First Hello! I looked for some kind of introductions forum for this part but didn't see anything but a general discussion. So hello everyone, been coming here for a while now but never had much need to post much. Some very amazing stuff on here and I can't wait to start putting some of my alterations of stuff up here as well. But for now I have an issue.
So I am trying to make an isometric tile set out of pre existing tiles / textures.
The source tile is 128 x 128. But I want it to be 64x32 for use in an isometric game.
I'm using Blender to do this, but I am getting an ungodly amount of resolution loss when rendering the image. So I am wondering if I am maybe going about doing it wrong. Up until now I had been using textures for these tiles that were large base sizes, and so it made a lot of sense to get so much quality loss.

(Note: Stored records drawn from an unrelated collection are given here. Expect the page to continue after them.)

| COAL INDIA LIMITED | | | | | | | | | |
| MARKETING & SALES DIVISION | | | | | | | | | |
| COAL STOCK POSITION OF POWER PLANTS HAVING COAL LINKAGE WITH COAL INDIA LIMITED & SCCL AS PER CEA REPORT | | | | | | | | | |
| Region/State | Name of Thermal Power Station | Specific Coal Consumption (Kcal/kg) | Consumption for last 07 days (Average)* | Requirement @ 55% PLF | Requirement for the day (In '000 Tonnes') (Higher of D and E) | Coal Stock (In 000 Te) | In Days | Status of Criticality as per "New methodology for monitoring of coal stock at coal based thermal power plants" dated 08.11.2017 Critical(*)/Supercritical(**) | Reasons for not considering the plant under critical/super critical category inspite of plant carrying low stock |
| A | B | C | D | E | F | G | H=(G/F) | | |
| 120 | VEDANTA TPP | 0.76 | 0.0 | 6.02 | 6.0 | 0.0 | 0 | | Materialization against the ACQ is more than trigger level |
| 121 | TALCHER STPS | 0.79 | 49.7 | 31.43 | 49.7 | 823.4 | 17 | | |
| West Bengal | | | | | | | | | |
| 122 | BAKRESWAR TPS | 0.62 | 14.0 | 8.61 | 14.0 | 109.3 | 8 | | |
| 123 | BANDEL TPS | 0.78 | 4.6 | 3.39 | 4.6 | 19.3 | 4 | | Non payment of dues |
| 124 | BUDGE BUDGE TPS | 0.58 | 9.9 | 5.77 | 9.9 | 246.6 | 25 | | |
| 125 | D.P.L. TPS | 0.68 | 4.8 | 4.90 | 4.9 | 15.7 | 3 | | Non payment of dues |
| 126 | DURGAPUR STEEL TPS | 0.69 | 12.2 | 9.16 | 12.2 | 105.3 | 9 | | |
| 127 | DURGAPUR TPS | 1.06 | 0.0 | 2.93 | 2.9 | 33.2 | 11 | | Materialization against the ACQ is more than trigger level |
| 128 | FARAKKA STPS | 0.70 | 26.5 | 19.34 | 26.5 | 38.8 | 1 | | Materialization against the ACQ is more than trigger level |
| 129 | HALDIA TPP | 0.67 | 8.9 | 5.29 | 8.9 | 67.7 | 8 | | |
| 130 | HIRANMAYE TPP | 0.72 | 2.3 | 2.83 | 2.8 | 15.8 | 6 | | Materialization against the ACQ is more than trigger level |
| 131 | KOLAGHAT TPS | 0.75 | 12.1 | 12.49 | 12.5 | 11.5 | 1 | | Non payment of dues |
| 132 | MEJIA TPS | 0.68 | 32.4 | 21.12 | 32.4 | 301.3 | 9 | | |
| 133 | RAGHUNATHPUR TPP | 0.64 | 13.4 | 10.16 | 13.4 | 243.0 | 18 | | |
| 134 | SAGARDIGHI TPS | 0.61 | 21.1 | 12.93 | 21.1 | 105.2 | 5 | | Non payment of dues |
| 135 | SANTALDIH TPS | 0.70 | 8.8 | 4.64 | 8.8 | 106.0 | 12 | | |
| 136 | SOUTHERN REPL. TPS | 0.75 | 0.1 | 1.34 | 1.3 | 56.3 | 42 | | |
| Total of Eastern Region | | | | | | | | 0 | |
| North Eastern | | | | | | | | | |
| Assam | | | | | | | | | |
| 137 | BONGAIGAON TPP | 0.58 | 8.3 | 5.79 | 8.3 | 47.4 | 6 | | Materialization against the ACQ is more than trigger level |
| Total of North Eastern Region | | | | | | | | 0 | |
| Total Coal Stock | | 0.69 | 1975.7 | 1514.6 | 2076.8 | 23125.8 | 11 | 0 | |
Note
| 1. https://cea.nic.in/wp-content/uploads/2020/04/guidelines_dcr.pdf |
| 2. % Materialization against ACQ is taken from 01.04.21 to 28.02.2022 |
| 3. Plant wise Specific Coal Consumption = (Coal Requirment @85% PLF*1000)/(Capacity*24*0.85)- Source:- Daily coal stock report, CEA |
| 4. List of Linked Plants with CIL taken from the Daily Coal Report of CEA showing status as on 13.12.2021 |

My process is from what I can tell really standard. I set up a template project that has my blank square ready with it's base material on it. This allows me to simply change the image being used as the material to quickly render change the tile image, then render it at 64x32 (I actually quickly do a few different sizes so I have a range of tile sizes for using things in different ways.).
I'm using an camera set up for isometric capturing of the image.

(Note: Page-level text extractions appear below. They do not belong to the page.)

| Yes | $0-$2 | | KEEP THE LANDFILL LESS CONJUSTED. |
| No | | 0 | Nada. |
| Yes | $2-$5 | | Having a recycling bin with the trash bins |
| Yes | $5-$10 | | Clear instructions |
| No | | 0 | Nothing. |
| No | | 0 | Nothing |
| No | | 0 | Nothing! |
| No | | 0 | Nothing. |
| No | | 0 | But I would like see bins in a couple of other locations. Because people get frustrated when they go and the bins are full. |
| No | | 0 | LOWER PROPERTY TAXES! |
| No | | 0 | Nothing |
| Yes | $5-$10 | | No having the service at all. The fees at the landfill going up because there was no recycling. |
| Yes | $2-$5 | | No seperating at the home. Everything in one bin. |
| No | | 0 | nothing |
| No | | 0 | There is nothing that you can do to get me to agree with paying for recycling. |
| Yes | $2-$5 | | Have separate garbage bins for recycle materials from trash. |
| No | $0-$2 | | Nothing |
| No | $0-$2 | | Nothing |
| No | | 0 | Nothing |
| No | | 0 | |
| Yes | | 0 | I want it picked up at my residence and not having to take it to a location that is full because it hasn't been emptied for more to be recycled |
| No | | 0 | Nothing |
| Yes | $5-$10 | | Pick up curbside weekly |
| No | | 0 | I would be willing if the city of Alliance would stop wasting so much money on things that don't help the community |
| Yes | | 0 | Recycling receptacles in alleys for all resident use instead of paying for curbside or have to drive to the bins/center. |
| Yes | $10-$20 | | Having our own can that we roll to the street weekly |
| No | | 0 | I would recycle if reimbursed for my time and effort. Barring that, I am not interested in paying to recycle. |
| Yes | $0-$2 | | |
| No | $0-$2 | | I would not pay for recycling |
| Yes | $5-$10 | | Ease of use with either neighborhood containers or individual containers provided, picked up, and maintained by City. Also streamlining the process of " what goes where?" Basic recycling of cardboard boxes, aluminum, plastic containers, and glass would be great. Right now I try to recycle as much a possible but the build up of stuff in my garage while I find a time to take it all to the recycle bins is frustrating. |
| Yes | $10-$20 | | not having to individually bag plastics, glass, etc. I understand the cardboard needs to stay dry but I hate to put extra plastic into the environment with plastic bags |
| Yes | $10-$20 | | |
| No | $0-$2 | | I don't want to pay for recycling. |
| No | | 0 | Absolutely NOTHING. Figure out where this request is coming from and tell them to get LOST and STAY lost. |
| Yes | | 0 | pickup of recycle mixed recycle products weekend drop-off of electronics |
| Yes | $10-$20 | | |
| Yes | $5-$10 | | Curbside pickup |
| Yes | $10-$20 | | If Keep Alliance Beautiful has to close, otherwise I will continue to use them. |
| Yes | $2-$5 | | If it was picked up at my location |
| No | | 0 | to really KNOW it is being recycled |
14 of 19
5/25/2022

Am I missing a step somewhere. For the most part I've been using texures that I had seperately made in Blender using bump maps and cycle rendering to get really good detail and color out of them. But this one in particular is a hand drawn tile that is set up for normal top down, and all I want to do is put it onto my tile template and make it isometric. I didn't think that there would be so much loss of detail when the image is already small to start.
Edit: I just noticed it's also making the image A LOT darker even if I turn the brightness way up on my lamp. (Using a Sun setting atm)

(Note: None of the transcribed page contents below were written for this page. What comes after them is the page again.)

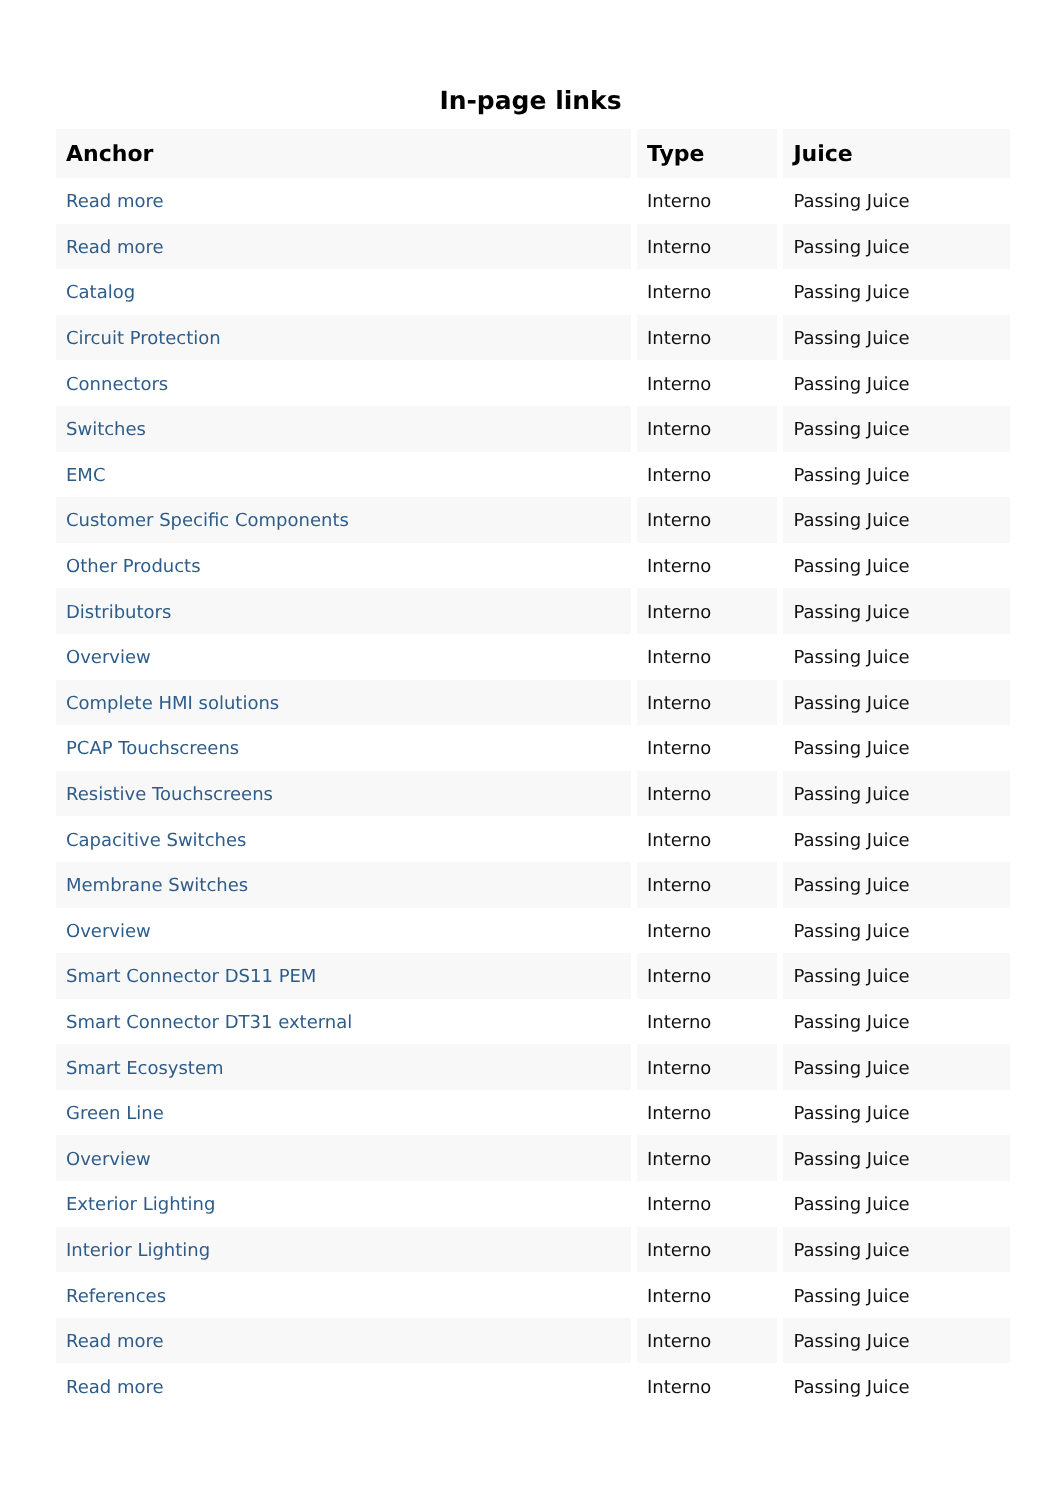In-page links
| Anchor | Type | Juice |
| --- | --- | --- |
| Read more | Interno | Passing Juice |
| Read more | Interno | Passing Juice |
| Catalog | Interno | Passing Juice |
| Circuit Protection | Interno | Passing Juice |
| Connectors | Interno | Passing Juice |
| Switches | Interno | Passing Juice |
| EMC | Interno | Passing Juice |
| Customer Specific Components | Interno | Passing Juice |
| Other Products | Interno | Passing Juice |
| Distributors | Interno | Passing Juice |
| Overview | Interno | Passing Juice |
| Complete HMI solutions | Interno | Passing Juice |
| PCAP Touchscreens | Interno | Passing Juice |
| Resistive Touchscreens | Interno | Passing Juice |
| Capacitive Switches | Interno | Passing Juice |
| Membrane Switches | Interno | Passing Juice |
| Overview | Interno | Passing Juice |
| Smart Connector DS11 PEM | Interno | Passing Juice |
| Smart Connector DT31 external | Interno | Passing Juice |
| Smart Ecosystem | Interno | Passing Juice |
| Green Line | Interno | Passing Juice |
| Overview | Interno | Passing Juice |
| Exterior Lighting | Interno | Passing Juice |
| Interior Lighting | Interno | Passing Juice |
| References | Interno | Passing Juice |
| Read more | Interno | Passing Juice |
| Read more | Interno | Passing Juice |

I think that's to be expected. If you just shrank something from 128x128 (16,384 pixels) to 64x32 (2,048 pixels) that'd be an 87.5% loss of information. But in an isometric projection it cuts the four corners of that grid off and has to fit everything in that little angled diamond shape that remains. At the end you're looking at something like only 6% of the data you started out with.
That is still applicable, but I was starting at 128 pixels, so while it's still a good rouch estimate, there isn't nearly as much information to start with so I didn't think that it would be as much loss, but I found a way around it anyway, it's a bit tedious, but I get a WAY better result with much more control of the tile.